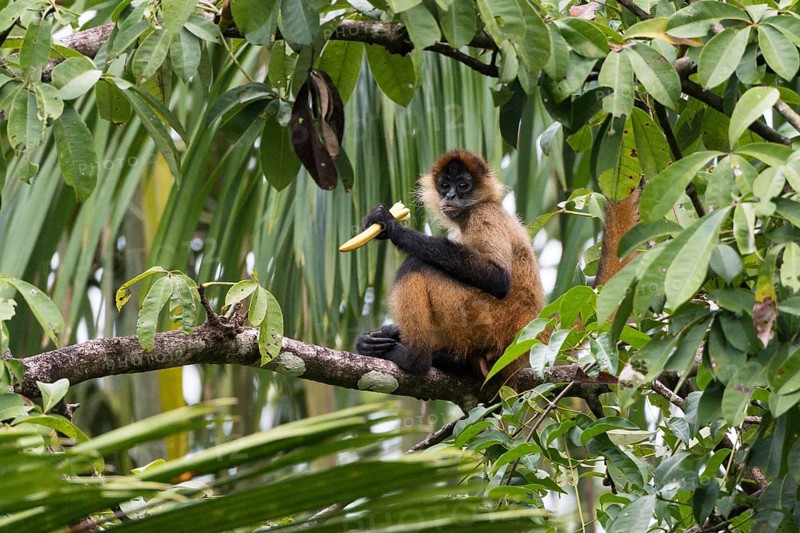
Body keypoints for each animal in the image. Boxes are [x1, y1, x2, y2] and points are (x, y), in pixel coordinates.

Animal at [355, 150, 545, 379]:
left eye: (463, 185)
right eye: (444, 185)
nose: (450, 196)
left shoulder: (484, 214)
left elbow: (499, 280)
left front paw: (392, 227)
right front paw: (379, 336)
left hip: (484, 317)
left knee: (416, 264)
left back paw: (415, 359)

::::::::

**Exercise prompt:** Among the lines above, the ones holding the word "left" must be counted; only that count is to be given.

**Written solution:** 7